_Exercise requirements_
Down to the final character, output the records below as they stand.

_Records from a dataset_
┄┄┄┄┄┄┄┄┄┄┄┄┄┄┄┄┄┄┄┄

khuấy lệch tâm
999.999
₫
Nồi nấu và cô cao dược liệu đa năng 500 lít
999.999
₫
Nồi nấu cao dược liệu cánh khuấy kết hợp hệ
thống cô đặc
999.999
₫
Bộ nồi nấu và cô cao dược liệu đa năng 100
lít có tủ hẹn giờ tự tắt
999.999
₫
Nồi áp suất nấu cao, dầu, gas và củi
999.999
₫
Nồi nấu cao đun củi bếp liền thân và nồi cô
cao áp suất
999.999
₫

┄┄┄┄┄┄┄┄┄┄┄┄┄┄┄┄┄┄┄┄

_Response to the exercise_
khuấy lệch tâm
999.999
₫
Nồi nấu và cô cao dược liệu đa năng 500 lít
999.999
₫
Nồi nấu cao dược liệu cánh khuấy kết hợp hệ
thống cô đặc
999.999
₫
Bộ nồi nấu và cô cao dược liệu đa năng 100
lít có tủ hẹn giờ tự tắt
999.999
₫
Nồi áp suất nấu cao, dầu, gas và củi
999.999
₫
Nồi nấu cao đun củi bếp liền thân và nồi cô
cao áp suất
999.999
₫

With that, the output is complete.